(Task to carry out) Identify all lines in the data containing the string "party". Copy them out.

—————

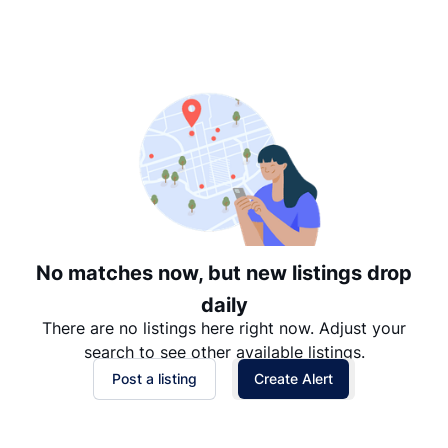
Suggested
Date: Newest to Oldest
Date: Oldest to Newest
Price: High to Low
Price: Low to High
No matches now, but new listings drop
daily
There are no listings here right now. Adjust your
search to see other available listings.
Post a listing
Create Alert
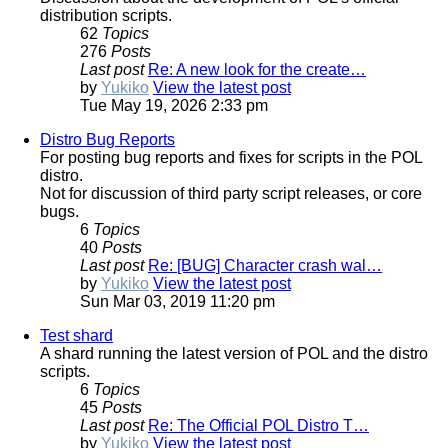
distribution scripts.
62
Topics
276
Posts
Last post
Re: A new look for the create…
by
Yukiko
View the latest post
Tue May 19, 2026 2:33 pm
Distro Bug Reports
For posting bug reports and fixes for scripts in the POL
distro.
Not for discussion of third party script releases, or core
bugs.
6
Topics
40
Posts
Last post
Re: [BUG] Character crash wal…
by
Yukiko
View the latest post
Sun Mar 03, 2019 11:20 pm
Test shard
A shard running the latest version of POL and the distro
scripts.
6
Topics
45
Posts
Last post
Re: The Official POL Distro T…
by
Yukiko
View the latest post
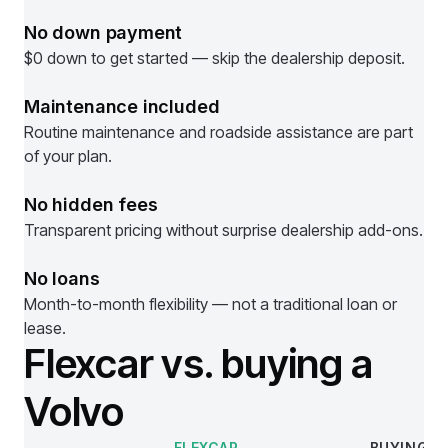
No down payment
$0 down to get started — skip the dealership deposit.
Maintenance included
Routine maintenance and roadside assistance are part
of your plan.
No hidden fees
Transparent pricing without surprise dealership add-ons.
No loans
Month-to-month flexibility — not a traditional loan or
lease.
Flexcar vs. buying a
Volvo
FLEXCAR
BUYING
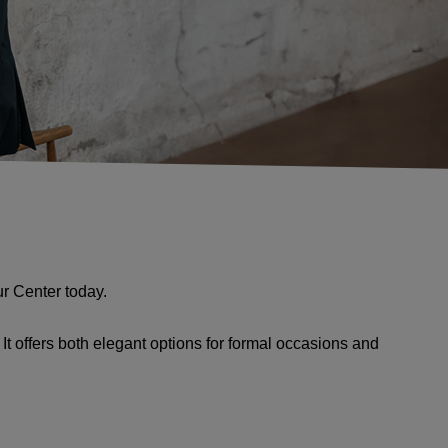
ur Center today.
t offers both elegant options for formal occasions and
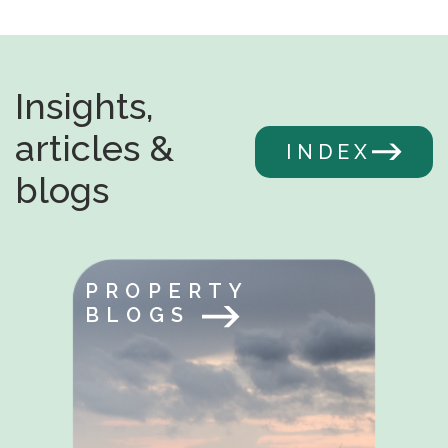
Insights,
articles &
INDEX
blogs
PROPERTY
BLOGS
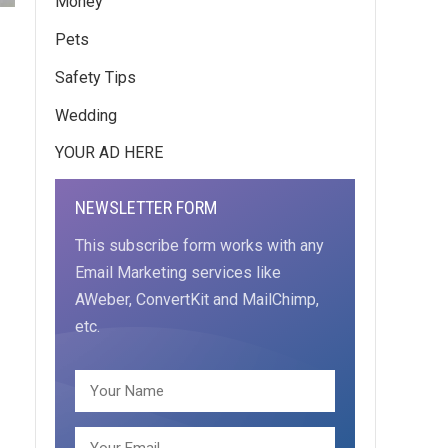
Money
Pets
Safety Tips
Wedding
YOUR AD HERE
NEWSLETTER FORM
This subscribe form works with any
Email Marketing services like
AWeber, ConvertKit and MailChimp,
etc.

—————

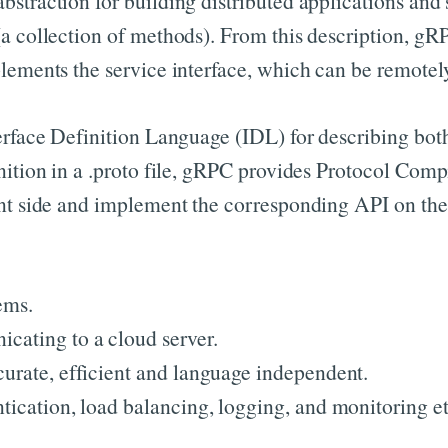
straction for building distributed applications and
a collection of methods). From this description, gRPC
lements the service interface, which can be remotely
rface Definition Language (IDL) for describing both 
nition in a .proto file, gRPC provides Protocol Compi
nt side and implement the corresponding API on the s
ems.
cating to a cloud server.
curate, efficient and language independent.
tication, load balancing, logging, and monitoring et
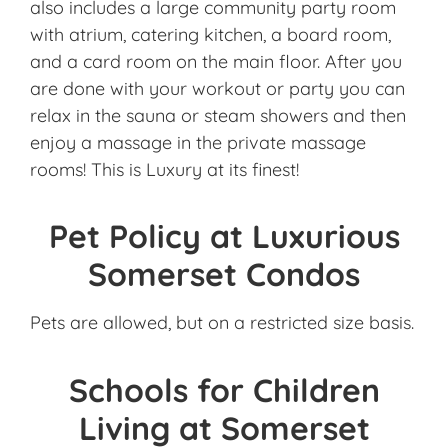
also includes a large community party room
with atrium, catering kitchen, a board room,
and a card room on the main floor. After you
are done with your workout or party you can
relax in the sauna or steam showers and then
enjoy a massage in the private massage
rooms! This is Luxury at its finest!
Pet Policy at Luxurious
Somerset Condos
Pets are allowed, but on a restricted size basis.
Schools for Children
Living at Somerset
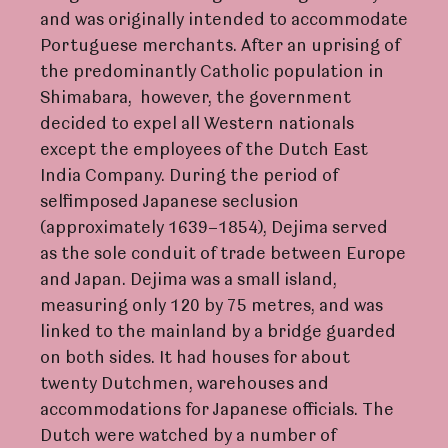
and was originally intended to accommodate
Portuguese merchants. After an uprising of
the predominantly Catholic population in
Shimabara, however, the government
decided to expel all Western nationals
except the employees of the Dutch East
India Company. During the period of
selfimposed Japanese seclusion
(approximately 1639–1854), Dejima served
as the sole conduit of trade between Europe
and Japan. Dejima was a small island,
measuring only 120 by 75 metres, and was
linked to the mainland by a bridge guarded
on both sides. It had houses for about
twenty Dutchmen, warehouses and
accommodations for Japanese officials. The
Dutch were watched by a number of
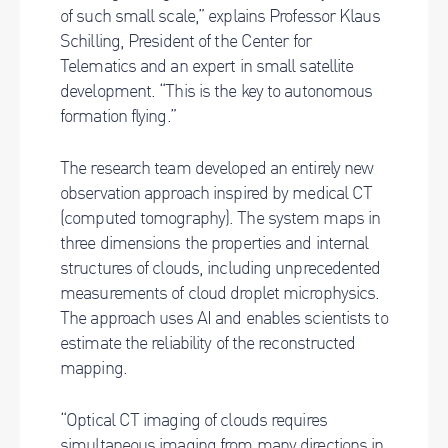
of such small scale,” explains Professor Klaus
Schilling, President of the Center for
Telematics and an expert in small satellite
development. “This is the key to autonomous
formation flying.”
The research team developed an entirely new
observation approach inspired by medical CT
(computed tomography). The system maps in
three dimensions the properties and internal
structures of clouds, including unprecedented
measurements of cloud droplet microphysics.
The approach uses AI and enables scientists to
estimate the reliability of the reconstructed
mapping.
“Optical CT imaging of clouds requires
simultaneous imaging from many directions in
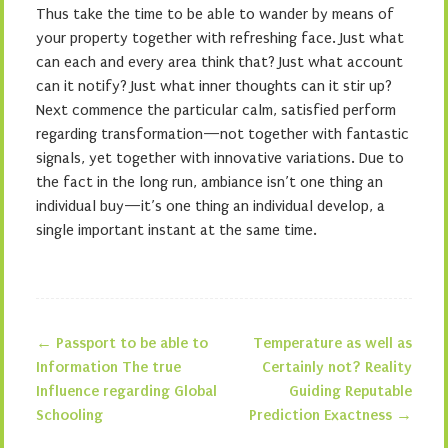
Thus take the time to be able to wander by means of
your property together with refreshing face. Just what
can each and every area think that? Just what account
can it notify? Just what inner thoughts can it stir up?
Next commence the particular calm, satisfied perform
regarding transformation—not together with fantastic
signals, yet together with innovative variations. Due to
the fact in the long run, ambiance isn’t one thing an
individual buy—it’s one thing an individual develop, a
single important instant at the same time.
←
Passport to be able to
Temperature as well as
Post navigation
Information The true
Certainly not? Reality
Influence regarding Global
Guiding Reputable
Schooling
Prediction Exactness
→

—————

(Response to this exercise)
Not for discussion of third party script releases, or core
also includes a large community party room
are done with your workout or party you can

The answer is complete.